Other candidate bishops from 1559 to 1563 are the following: Gilbert Berkeley (Bath and Wells), Richard Cheyney (Bristol and Gloucester), John Best (Carlisle), William Downham (Chester), William Barlow* (Chichester), Richard Cox* (Ely), William Alley* (Exeter), John Scory* (Hereford), Thomas Bentham* (Coventry and Lichfield), Nicholas Bullingham* (Lincoln), John Parkhurst* (Norwich), Edmund Scambler (Peterborough), Edmund Gheast (Rochester), Robert Horne** (Winchester), Edwin Sandes** or Sandys (Worcester), and Thomas Young* (York). Because Elizabeth's bishops was virtually a clean slate, every Catholic bishop under Mary being deprived of his see shortly after her death, the Protestant bishops faced large administrative challenges and may well not have had enough time or experience to provide all the homilies that Parker, as Archbishop of Canterbury, wanted. However, Barlow, Cox, Alley, Scory, Bentham, Bullingham, Parkhurst, and Young, at least, appear in STC as authors (sometimes only of injunctions), and Horne and especially Sandes produced sermons.

VOLUME 2

  1. Of the right vse of the Church. Possibly John Jewel, bishop of Salisbury (A. F. P., Encycl. Brit. 7.376).

  2. Against perill of Idolatry. Possibly Jewel (A. F. P., Encycl. Brit. 7.376).

  3. For repayring and keeping cleane the Church. Possibly Jewel (A. F. P., Encycl. Brit. 7.376).

  4. Of good workes. And first of Fasting. Assigned to Edmund Grindal, bishop of London (A. F. P., Encycl. Brit. 7.376).

  5. Against gluttony and drunkennesse. Possibly James Pilkington, first protestant bishop of Durham (DNB 15.1179-81).

  6. Against excesse of apparell. Possibly Pilkington (DNB 15.1179-81).

  7. An Homilie of Prayer. Possibly Jewel (A. F. P., Encycl. Brit. 7.376) or Grindal.

  8. Of the place and time of Prayer. Possibly Jewel (A. F. P., Encycl. Brit. 7.376).
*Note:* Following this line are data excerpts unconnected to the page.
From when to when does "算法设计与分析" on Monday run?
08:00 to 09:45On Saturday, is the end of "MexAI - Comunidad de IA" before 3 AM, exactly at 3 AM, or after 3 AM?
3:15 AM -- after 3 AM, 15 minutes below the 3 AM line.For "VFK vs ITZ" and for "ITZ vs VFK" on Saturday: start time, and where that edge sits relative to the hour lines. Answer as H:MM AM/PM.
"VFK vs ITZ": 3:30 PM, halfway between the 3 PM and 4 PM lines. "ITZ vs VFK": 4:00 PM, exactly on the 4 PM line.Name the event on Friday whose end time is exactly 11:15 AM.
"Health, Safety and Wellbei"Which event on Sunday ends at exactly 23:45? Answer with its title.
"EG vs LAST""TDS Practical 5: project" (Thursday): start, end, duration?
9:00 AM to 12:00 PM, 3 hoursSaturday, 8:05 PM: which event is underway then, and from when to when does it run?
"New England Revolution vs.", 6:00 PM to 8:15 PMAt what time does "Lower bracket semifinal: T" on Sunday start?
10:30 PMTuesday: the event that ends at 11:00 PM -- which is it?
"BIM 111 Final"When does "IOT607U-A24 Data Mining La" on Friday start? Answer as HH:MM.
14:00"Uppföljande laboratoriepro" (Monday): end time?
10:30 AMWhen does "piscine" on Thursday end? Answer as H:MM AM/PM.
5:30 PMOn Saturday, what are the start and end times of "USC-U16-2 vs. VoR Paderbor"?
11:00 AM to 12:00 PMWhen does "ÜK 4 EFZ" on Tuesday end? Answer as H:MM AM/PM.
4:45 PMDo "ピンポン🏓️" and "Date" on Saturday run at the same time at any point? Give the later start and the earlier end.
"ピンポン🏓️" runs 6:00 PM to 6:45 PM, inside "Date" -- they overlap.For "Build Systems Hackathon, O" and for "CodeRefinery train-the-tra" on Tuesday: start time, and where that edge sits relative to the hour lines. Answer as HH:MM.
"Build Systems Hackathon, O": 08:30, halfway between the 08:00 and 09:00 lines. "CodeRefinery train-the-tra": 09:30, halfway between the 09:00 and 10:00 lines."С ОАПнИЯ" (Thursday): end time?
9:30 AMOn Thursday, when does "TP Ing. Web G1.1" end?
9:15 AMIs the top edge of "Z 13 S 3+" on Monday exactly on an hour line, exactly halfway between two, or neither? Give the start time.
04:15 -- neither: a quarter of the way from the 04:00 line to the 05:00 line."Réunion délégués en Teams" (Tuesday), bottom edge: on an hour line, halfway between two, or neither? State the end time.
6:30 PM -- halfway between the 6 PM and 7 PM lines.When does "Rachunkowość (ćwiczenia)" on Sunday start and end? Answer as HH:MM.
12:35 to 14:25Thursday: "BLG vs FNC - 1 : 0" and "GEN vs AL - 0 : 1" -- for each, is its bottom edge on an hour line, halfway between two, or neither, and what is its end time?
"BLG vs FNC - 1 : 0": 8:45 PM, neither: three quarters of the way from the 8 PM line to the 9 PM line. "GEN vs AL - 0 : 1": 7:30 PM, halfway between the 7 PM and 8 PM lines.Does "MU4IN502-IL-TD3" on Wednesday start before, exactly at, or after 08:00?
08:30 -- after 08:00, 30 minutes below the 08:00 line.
  9. Of Common Prayer and Sacraments. Possibly Jewel (A. F. P., Encycl. Brit. 7.376).

  10. An information of them which take offence at certaine places of holy Scripture.

  11. Of almes deeds. Possibly Grindal.

  12. Of the Natiuity.

  13. Of the Passion for good Friday.

  14. Of the Resurrection for Easter day.

  15. Of the worthy receiuing of the Sacrament.

  16. An Homilie concerning the comming downe of the holy Ghost, for Whitsunday. Possibly Jewel (A. F. P., Encycl. Brit. 7.376).

  17. An Homilie for Rogation weeke. Possibly Jewel (A. F. P., Encycl. Brit. 7.376).

  18. Of the state of Matrimony. Possibly Matthew Parker, archbishop of Canterbury. (A. F. P., Encycl. Brit. 7.376).

  19. Against Idlenesse.

  20. Of Repentance and true Reconciliation vnto God. Possibly Grindal.

  21. An Homily against disobedience and wilfull rebellion.

Stylistic tests may be able to confirm or rule out these attributions or associate homilies with other men, but the field of possible candidates is large, if bishops' chaplains are included. The homilies in the first volume, for example, exhibit several distinctive styles.